Alors que peut-on faire pour sortir de la pauvreté et sortir de cette ignorance à notre égard ? Il nous semble qu’une des clefs soit la participation effective des personnes en situation de grande pauvreté dans les instances où on est sensé travailler à la lutte contre la pauvreté. Cette participation est exigeante.
Si on ne veut pas qu’elle soit fictive ou alibi, elle demande un certain nombre de conditions : une première, je dirais, serait de reconnaître que tout savoir est partiel et que nous avons besoin de nous enrichir du savoir de l’autre, que les plus pauvres, en raison de leur expérience de vie ont un savoir qui leur est propre, un savoir nécessaire pour bâtir un monde sans pauvreté, un savoir à croiser avec les autres détenteurs de savoir pour chercher ensemble les solutions à ce fléau qu’est la misère.
Je voulais aussi aborder avec vous le fait que la France a fait sienne une approche de la grande pauvreté inspirée par le rapport de Joseph Wresinski au CES en 1987 et par la Dalle du Trocadéro qui font de la misère une violation des droits humains et invitent non pas à réduire la grande pauvreté mais à détruire la misère et l’impératif de nous unir pour en venir à bout.
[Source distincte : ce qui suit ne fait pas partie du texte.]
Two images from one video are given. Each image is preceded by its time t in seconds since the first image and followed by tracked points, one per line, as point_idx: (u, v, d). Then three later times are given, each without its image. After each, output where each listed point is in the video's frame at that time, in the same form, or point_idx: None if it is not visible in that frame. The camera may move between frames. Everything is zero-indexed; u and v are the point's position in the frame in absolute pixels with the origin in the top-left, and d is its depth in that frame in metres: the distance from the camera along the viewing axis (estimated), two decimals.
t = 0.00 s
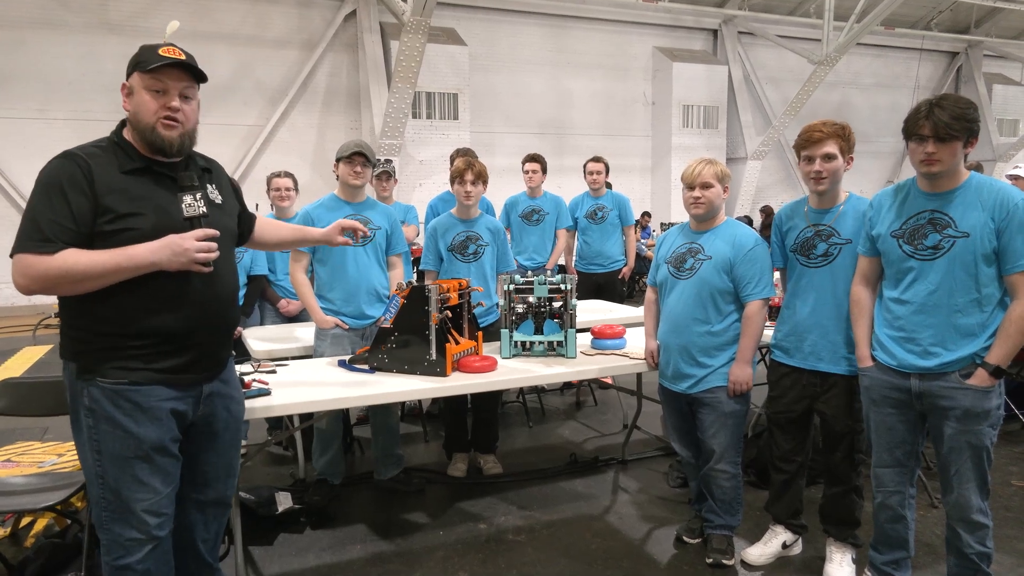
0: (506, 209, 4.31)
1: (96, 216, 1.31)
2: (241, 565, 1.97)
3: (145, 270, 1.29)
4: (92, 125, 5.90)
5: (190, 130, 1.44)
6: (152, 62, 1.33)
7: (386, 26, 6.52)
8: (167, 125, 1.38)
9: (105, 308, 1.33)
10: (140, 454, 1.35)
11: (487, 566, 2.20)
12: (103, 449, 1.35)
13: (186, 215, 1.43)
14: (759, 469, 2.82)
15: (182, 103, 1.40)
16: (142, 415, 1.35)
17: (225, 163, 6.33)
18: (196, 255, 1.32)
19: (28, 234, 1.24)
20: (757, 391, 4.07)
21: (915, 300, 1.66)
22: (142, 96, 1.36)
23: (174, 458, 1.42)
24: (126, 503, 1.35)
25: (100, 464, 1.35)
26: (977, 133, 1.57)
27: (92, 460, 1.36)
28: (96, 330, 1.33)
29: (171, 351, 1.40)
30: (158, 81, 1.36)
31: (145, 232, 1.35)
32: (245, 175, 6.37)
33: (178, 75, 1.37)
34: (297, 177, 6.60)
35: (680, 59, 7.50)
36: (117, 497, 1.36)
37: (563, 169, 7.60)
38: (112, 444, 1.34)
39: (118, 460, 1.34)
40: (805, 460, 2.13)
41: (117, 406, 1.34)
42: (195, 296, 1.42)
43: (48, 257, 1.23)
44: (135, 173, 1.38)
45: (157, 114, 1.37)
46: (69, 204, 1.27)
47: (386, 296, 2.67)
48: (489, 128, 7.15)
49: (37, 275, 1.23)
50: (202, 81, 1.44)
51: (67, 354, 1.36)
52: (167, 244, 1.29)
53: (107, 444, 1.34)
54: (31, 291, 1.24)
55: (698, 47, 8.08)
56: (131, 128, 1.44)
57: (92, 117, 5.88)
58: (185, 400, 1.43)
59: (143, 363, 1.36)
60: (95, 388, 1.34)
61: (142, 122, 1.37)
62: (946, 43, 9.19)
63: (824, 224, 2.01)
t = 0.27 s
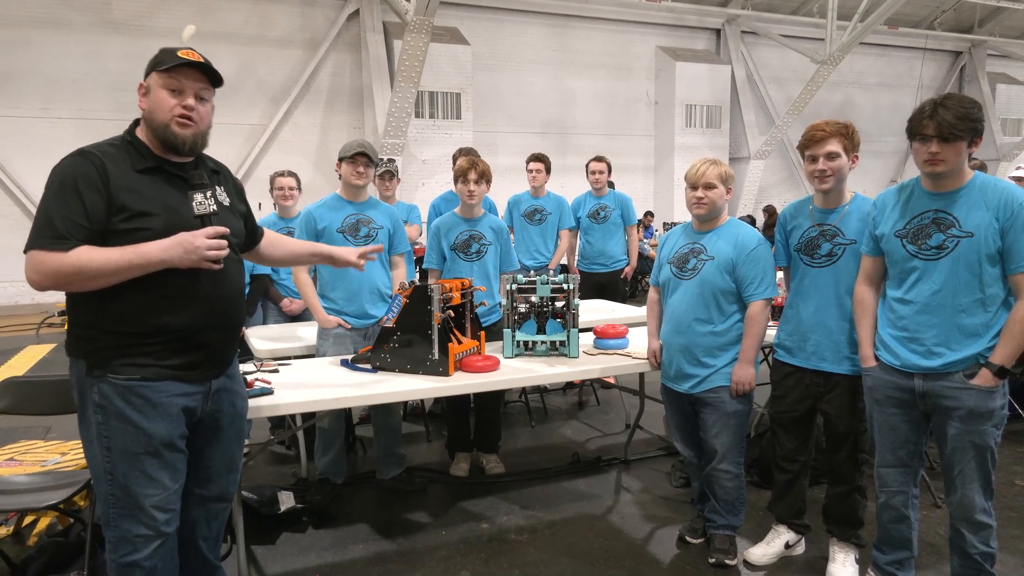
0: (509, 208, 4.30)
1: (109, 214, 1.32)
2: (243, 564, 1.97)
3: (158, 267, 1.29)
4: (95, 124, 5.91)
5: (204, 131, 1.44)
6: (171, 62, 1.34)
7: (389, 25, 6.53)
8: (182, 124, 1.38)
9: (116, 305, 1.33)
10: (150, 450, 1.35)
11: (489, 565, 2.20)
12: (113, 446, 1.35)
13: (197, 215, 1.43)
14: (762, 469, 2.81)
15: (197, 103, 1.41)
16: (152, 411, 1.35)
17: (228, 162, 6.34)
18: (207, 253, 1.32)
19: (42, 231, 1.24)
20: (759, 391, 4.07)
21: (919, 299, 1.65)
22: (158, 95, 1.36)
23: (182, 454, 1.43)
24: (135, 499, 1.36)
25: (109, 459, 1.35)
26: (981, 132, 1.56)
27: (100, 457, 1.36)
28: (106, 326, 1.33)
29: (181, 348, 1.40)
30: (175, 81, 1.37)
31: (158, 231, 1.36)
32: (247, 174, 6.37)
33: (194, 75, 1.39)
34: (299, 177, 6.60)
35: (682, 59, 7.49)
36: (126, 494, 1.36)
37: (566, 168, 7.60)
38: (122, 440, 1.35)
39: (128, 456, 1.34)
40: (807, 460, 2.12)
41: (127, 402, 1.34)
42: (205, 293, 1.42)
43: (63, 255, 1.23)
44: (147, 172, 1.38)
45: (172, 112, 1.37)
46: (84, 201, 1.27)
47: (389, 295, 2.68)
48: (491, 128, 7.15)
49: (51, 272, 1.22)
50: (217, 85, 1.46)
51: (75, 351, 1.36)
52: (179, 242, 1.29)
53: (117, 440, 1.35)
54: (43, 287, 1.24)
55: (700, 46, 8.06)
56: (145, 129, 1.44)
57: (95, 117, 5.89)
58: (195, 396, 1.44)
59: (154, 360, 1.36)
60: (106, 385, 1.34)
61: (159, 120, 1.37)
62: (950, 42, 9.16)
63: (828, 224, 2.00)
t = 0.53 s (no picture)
0: (508, 207, 4.30)
1: (116, 210, 1.33)
2: (243, 564, 1.97)
3: (160, 264, 1.29)
4: (96, 124, 5.91)
5: (214, 130, 1.44)
6: (179, 62, 1.36)
7: (389, 25, 6.53)
8: (191, 123, 1.39)
9: (119, 298, 1.34)
10: (146, 443, 1.36)
11: (490, 565, 2.20)
12: (112, 437, 1.36)
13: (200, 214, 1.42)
14: (762, 469, 2.81)
15: (206, 103, 1.41)
16: (149, 405, 1.36)
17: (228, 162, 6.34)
18: (207, 250, 1.30)
19: (49, 225, 1.25)
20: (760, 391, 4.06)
21: (920, 299, 1.65)
22: (168, 96, 1.38)
23: (179, 448, 1.43)
24: (132, 491, 1.36)
25: (108, 450, 1.36)
26: (982, 132, 1.56)
27: (101, 448, 1.37)
28: (109, 320, 1.34)
29: (181, 344, 1.40)
30: (184, 82, 1.38)
31: (162, 228, 1.36)
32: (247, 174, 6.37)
33: (202, 76, 1.40)
34: (300, 176, 6.60)
35: (683, 59, 7.49)
36: (123, 486, 1.36)
37: (566, 168, 7.60)
38: (120, 432, 1.35)
39: (125, 448, 1.35)
40: (806, 460, 2.12)
41: (124, 395, 1.34)
42: (206, 290, 1.42)
43: (68, 248, 1.24)
44: (157, 172, 1.39)
45: (180, 111, 1.38)
46: (91, 197, 1.28)
47: (389, 295, 2.68)
48: (491, 128, 7.15)
49: (57, 265, 1.24)
50: (227, 86, 1.47)
51: (80, 344, 1.38)
52: (180, 240, 1.29)
53: (116, 432, 1.35)
54: (53, 280, 1.26)
55: (701, 46, 8.06)
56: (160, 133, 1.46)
57: (95, 116, 5.89)
58: (192, 391, 1.43)
59: (152, 355, 1.37)
60: (105, 376, 1.35)
61: (169, 120, 1.38)
62: (950, 41, 9.16)
63: (828, 223, 2.00)
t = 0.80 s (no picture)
0: (503, 208, 4.29)
1: (116, 211, 1.33)
2: (242, 565, 1.96)
3: (158, 262, 1.29)
4: (95, 125, 5.91)
5: (215, 134, 1.45)
6: (179, 69, 1.36)
7: (388, 26, 6.53)
8: (192, 129, 1.40)
9: (122, 296, 1.35)
10: (146, 439, 1.36)
11: (489, 566, 2.20)
12: (114, 432, 1.36)
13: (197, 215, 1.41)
14: (761, 470, 2.81)
15: (206, 107, 1.41)
16: (149, 401, 1.36)
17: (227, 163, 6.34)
18: (201, 249, 1.30)
19: (52, 225, 1.27)
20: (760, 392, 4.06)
21: (920, 300, 1.65)
22: (171, 103, 1.39)
23: (180, 444, 1.42)
24: (132, 486, 1.36)
25: (111, 444, 1.37)
26: (981, 134, 1.56)
27: (104, 443, 1.38)
28: (111, 317, 1.36)
29: (182, 341, 1.40)
30: (184, 88, 1.39)
31: (162, 228, 1.36)
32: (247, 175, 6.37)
33: (203, 80, 1.40)
34: (299, 178, 6.60)
35: (682, 60, 7.50)
36: (124, 481, 1.37)
37: (565, 169, 7.60)
38: (121, 427, 1.36)
39: (125, 443, 1.35)
40: (803, 461, 2.12)
41: (126, 391, 1.35)
42: (205, 287, 1.42)
43: (69, 247, 1.25)
44: (159, 173, 1.39)
45: (182, 117, 1.39)
46: (93, 198, 1.29)
47: (388, 296, 2.68)
48: (491, 129, 7.15)
49: (59, 263, 1.25)
50: (229, 89, 1.46)
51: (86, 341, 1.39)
52: (176, 238, 1.29)
53: (117, 427, 1.36)
54: (57, 280, 1.27)
55: (700, 48, 8.08)
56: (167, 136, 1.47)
57: (95, 117, 5.89)
58: (193, 388, 1.43)
59: (153, 351, 1.37)
60: (107, 372, 1.35)
61: (171, 127, 1.39)
62: (949, 43, 9.17)
63: (825, 225, 2.00)
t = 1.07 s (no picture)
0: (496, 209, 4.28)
1: (119, 210, 1.33)
2: (240, 566, 1.96)
3: (159, 261, 1.28)
4: (93, 125, 5.90)
5: (218, 135, 1.45)
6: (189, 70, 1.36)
7: (387, 27, 6.53)
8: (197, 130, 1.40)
9: (124, 294, 1.35)
10: (147, 437, 1.35)
11: (488, 567, 2.20)
12: (116, 431, 1.36)
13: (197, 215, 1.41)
14: (759, 471, 2.81)
15: (213, 109, 1.42)
16: (150, 399, 1.35)
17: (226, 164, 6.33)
18: (202, 247, 1.29)
19: (55, 225, 1.26)
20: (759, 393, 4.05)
21: (919, 300, 1.65)
22: (177, 103, 1.38)
23: (182, 442, 1.42)
24: (134, 484, 1.36)
25: (113, 442, 1.36)
26: (980, 135, 1.57)
27: (106, 441, 1.38)
28: (112, 315, 1.35)
29: (184, 339, 1.40)
30: (192, 89, 1.39)
31: (163, 227, 1.35)
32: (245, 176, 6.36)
33: (211, 83, 1.41)
34: (298, 178, 6.59)
35: (680, 61, 7.51)
36: (126, 479, 1.36)
37: (564, 170, 7.60)
38: (123, 425, 1.35)
39: (127, 441, 1.35)
40: (800, 461, 2.13)
41: (128, 389, 1.35)
42: (206, 286, 1.41)
43: (71, 247, 1.25)
44: (160, 172, 1.39)
45: (188, 117, 1.38)
46: (94, 198, 1.29)
47: (387, 297, 2.67)
48: (490, 130, 7.15)
49: (61, 262, 1.25)
50: (233, 92, 1.47)
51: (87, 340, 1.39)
52: (177, 237, 1.28)
53: (119, 425, 1.35)
54: (60, 279, 1.27)
55: (699, 49, 8.08)
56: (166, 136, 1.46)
57: (93, 118, 5.88)
58: (195, 386, 1.42)
59: (155, 349, 1.36)
60: (109, 370, 1.35)
61: (178, 127, 1.38)
62: (946, 45, 9.19)
63: (820, 226, 2.00)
C’est ce qui a fait naître la Loi contre les exclusions en France de 1998. Dans le monde international, si la question de l’extrême pauvreté en lien avec les droits humains est devenue incontournable dans les agences des Nations Unies, c’est parce que la France l’a beaucoup portée. Peu de temps après l’avis du CES, Joseph Wresinski a interpellé la Commission des droits de l’Homme de l’ONU à Genève sur l’indivisibilité des droits de l’Homme. D’autres résolutions ont suivi qui ont débouché sur la création d’un Rapporteur spécial « extrême pauvreté et droits de l’Homme » de l’ONU et sur les Principes directeurs sur l’Extrême pauvreté et les Droits de l’Homme adoptés par l’ONU en 2012. Sans l’effort continu de la France, on n’aurait jamais obtenu ces principes directeurs qui sont des outils pour les États et pour les citoyens pour refuser la misère en vivant les droits humains avec les plus pauvres.
Il n’y a pas de maître dans la question de la misère et des droits de l’Homme disait Joseph Wresinski, on est tous des élèves. Quand la France ose dire dans l’espace international que la misère existe en France, qu’il faut la combattre, et qu’elle partage un engagement, cela ouvre un chemin pour d’autres. Ce qui est d’autant plus important pour nous, Monsieur le Président, car notre Mouvement est un mouvement international de lutte contre la misère.
Je voudrais clore, Monsieur le Président, en vous disant combien nous comptons sur vous et que vous pouvez compter sur nous.